BIRDMAN OR (THE UNEXPECTED VIRTUE OF IGNORANCE) B
USA (119 mi) 2014 d: Alejandro
González Iñárritu Official
site
This is a self-reflective, existential dark comedy about the
inner life of an artist trying to make a comeback of a career that’s taken a
tailspin into irrelevancy, a film that resembles the real life career of actor
Michael Keaton as Birdman, as Keaton
played Batman twice but refused to do
it a third time, while in the film he made the multi-billion dollar blockbuster
movie Birdman three times, but
refused to do another, where in both cases his career plummeted soon
afterwards. Stylistically, González
Iñárritu has made a freshly innovative and thoroughly entertaining film,
grabbing the audience’s attention with a daring bit of supernatural energy on
display, as Keaton has a continual dialogue with his inner self throughout the
entire picture, where his darker, inner impulses speak in a no nonsense,
profanity laden lower register that resembles the voice of Jeffrey Dean Morgan,
but is, in fact, Keaton’s own.
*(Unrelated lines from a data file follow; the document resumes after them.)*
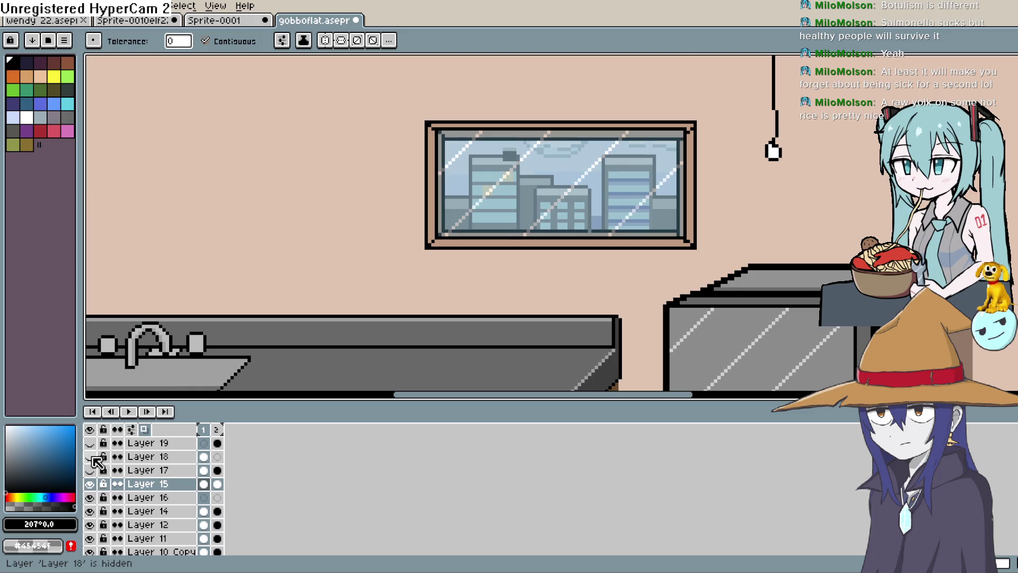
pyautogui.click(91, 458)
pyautogui.click(91, 458)
pyautogui.click(91, 458)
pyautogui.click(91, 459)
pyautogui.click(89, 470)
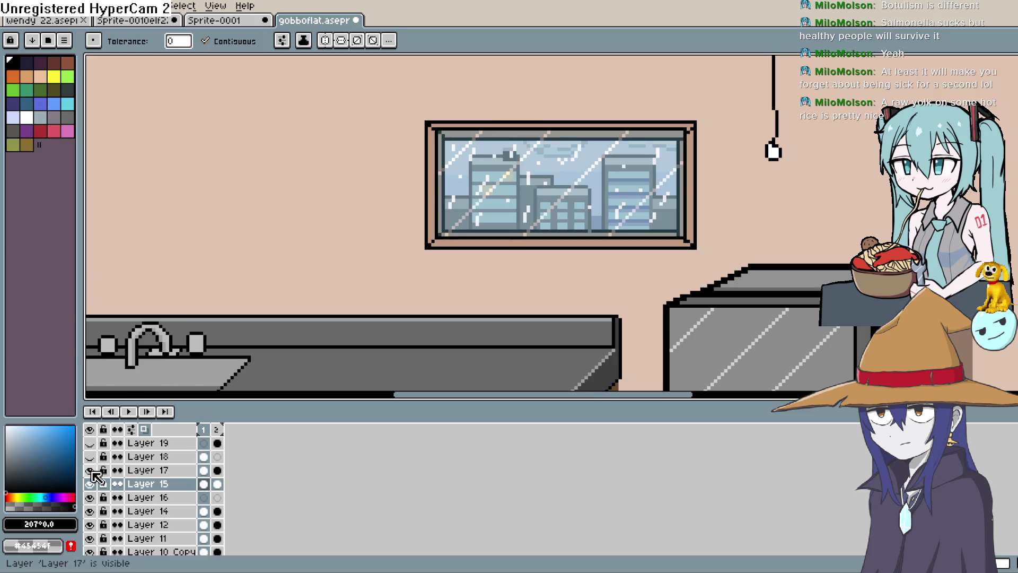
pyautogui.click(130, 413)
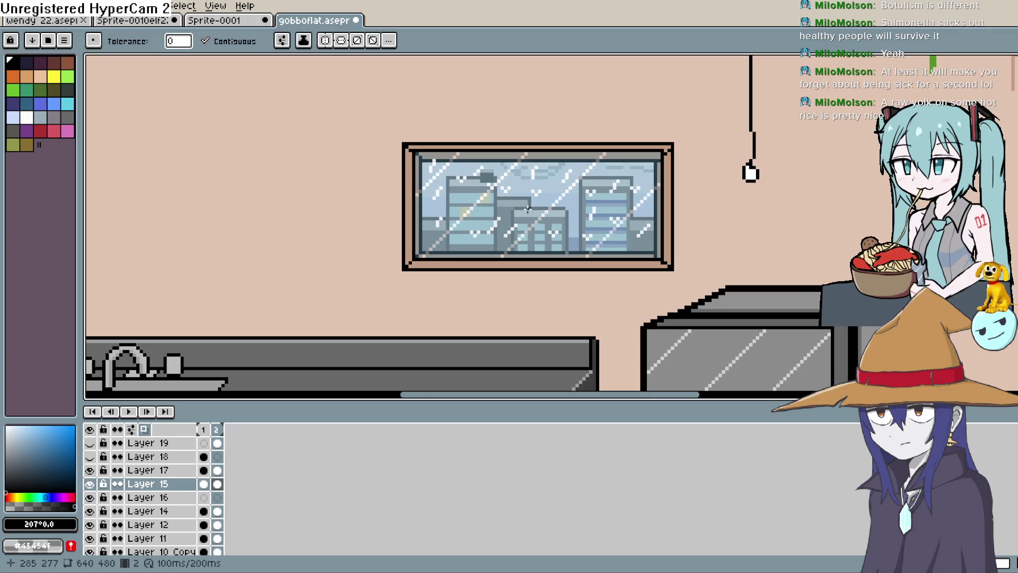
# Zoom in close on the window and play the rain animation
pyautogui.scroll(1, 528, 208)
pyautogui.scroll(1, 527, 209)
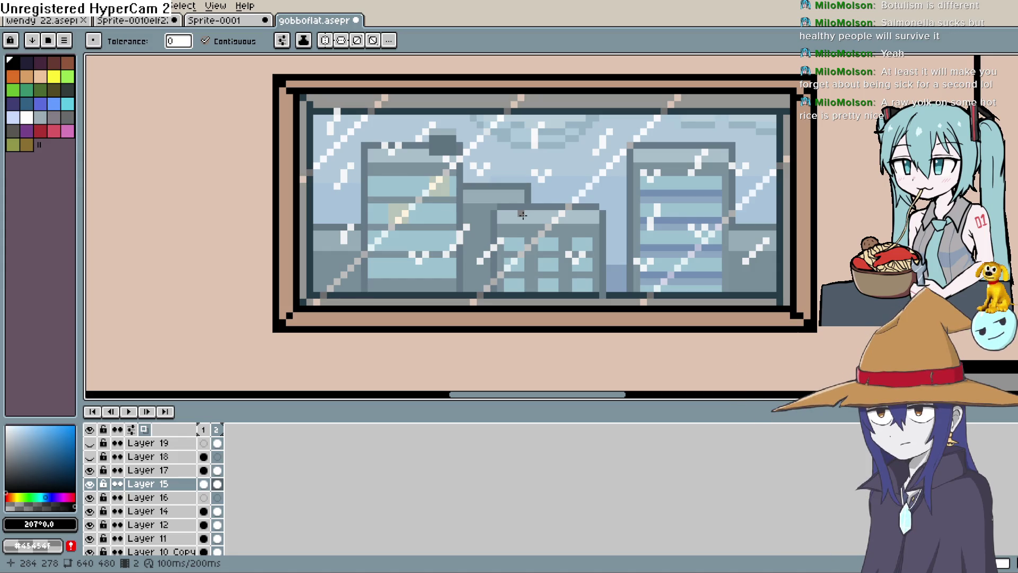
pyautogui.press('Return')
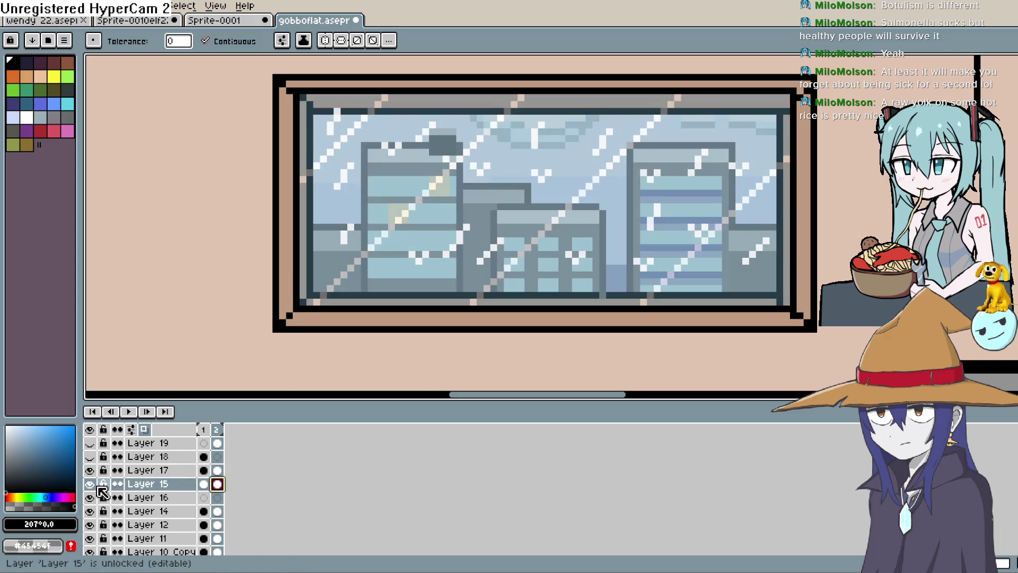
# Rename Layer 17 to 'rain' with its first frame selected
pyautogui.click(203, 470)
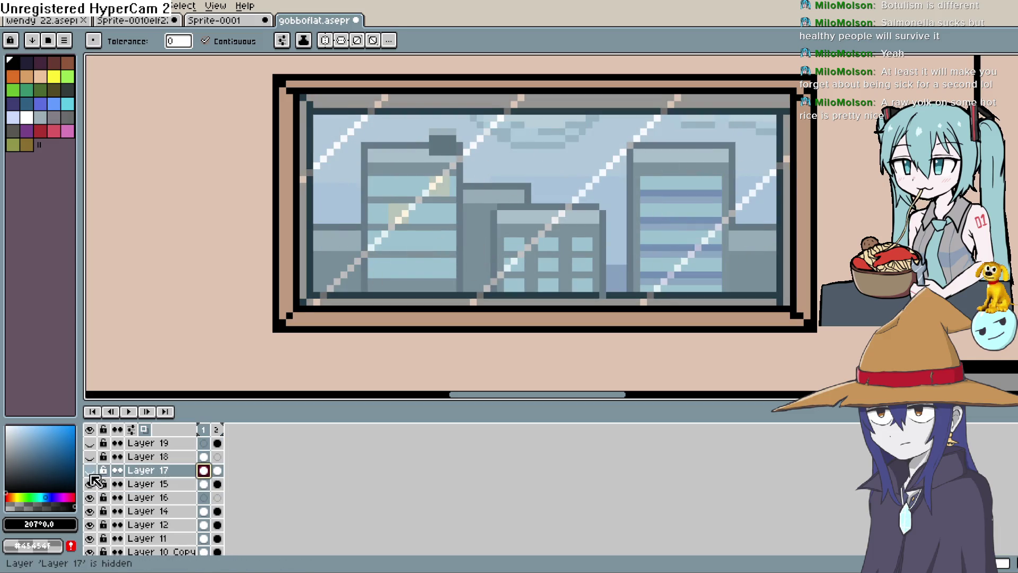
pyautogui.doubleClick(165, 470)
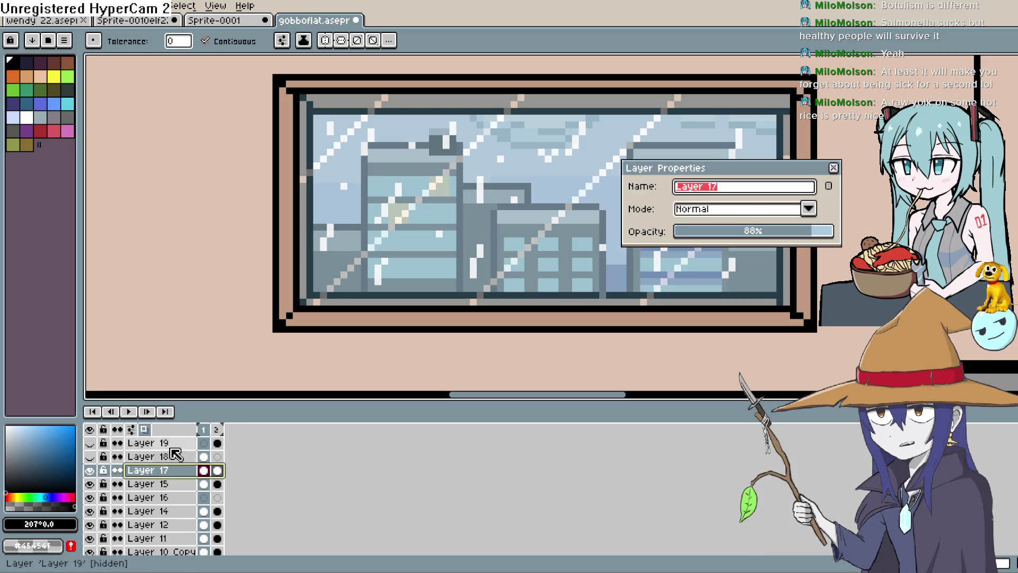
pyautogui.write('rain')
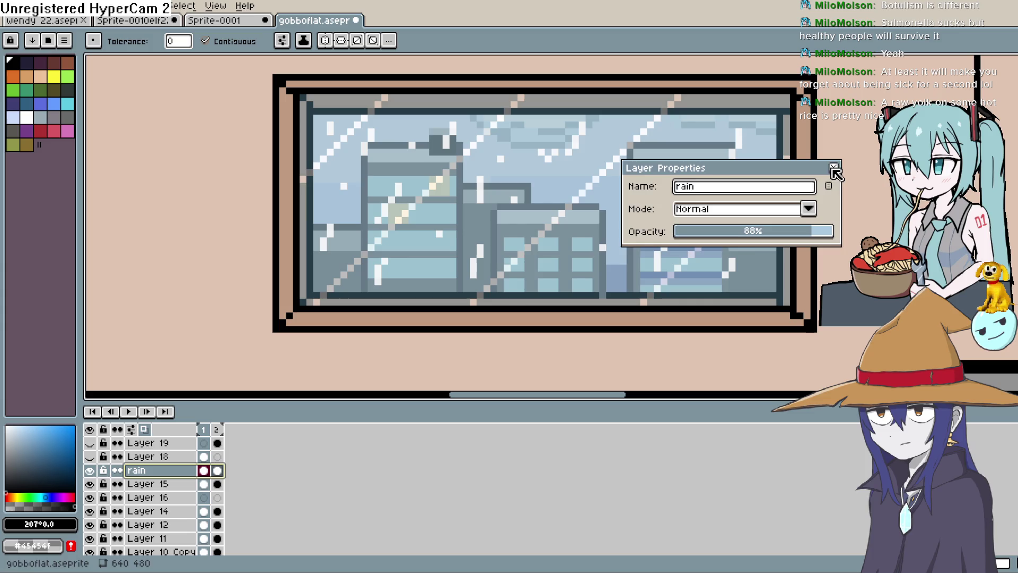
pyautogui.click(833, 168)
While
expressing what appears to be telekinetic forces, which may only be in his
imagination, the film gives the impression that he possesses super powers,
while denigrating everyone around him as lowlifes and hangers on, while he’s
the real star of the show. This alter
ego is a nasty piece of business that often shows up as Birdman in costume, hovering around or even flying behind Keaton,
spewing his venomous chatter that’s meant to puff up this fragile ego into
believing he can do anything. Driven by
a jazzy drum score by Antonio Sanchez that expresses a ferocious energy,
becoming the second film, after WHIPLASH (2014), showcasing a feverish
drumbeat, providing an incessant stream of improvisation for the actors to feed
off. Perhaps just as quirky is the flashy
technique of cinematographer Emmanuel Lubezki, whose everpresent camera follows
the actors around everywhere, in and out of backstage rooms, down narrow
corridors leading onto the stage, as if the entire film was composed of a
single shot. Like a run-on sentence,
this technique never allows the audience to catch their breath, as there is no
down time, no breaks in the action, where it feels as if something is always
happening. This constant motion, along
with the off-kilter atmosphere behind the scenes, feeds into the manic energy
of continual interruption and confusion when staging a play, going through the incessant
rehearsals, stroking the delicate egos, listening to the various demands, remembering
the names of the stage hands, having to deal with last minute emergencies,
where there’s simply no time to collect one’s thoughts.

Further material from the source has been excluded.